# testing new hdd before use

## nordic bro

I got a new disc large enough to backup everything from the two I'm currently using in my system since I need my computer for work and could theoretically be up and running quickly if one of those two suddenly fail.

so I'm wondering, do you guys do any kind of in-depth or stress testing like seatools long test on a new drive?  I've always just done the short test initially and check the smart log.  then partition and use for a week or two and check again.

but after reading that data can go into a sector which isn't any good meaning the data is already lost, and since the purpose of this disc is a backup, maybe I should run the long seatools test?  even though it's read-only would 'e2fsk -cfvy' on all partitions be a reasonable substitute?  

thanks.

----------

## NeddySeagoon

nordic bro,

 *Quote:*   

> but after reading that data can go into a sector which isn't any good meaning the data is already lost, ... 

 

Not quite.  The drive detects this condition and remaps the sector to spares built into the drive for this very purpose.

In fact, all drives have surface defects when they are made - they are hidden from the operating system as good spare sectors are mapped in place of the useless ones.  This process continues through the drives useful life.

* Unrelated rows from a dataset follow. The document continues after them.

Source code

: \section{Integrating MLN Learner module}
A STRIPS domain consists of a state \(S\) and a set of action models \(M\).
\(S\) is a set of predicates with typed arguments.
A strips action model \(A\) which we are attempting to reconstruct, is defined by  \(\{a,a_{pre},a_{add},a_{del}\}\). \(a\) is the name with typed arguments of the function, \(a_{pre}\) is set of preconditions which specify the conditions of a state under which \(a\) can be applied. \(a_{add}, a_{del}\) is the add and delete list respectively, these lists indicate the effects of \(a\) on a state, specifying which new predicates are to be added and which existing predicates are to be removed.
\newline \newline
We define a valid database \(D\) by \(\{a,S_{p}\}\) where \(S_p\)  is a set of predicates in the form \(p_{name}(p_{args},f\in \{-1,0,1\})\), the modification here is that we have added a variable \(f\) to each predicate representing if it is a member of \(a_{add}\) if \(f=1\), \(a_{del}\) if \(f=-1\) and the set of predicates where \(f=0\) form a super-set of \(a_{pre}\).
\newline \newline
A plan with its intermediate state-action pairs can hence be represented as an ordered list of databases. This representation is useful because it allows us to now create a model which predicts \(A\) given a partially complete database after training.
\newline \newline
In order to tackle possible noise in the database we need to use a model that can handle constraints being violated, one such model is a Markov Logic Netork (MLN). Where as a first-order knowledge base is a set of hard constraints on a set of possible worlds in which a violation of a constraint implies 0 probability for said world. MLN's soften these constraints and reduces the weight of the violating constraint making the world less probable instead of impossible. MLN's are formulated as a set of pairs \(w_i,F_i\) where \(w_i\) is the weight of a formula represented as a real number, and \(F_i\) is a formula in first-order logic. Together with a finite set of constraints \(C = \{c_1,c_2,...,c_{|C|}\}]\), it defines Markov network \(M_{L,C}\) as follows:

When all the spare sectors are used, the drive is as good as dead.

----------

## Corona688

You'd be surprised how eerily high a percentage of disk may be reserved for spare sectors these days, too.

----------

## solamour

Perhaps it's specific to my case rather than a norm; I noticed that when a new disk fails, it usually fails within a month or so. Once they are up and running for a while, they tend to last quite a while before finally going belly up.

Whatever the case is, I consider disks as perishable and nothing can substitute a good backup.

__

solLast edited by solamour on Tue Aug 30, 2011 6:27 am; edited 1 time in total

----------

## Jaglover

I second that, I usually power up the new drive for a couple of days and run smartctl on it. If drive was damaged in transport it will show.

----------

## redagadir

the phenomenon is well known in industrial manufacturing, the failure probability over time is like a side view of a bathtub, high at the beginning and in the end, low in between.

that said, using only one disk for backup is not the best way to protect data. if your data is important, build a RAID1 system with 2 disks at least, and ready a 3rd.

for stress testing a new hdd, i use these: bonnie++ and iozone3 with different options.

the real test remains running smartctl with destructive write on all disk (obviously you can't use the disk for anything else).

also, know that (cheap?) USB<->SATA adapters usually fail with sustained throughput, so connect the hdd using a docking bay, or even fix mount it.

use rsync if you want to transfer any file, with the -c option.

----------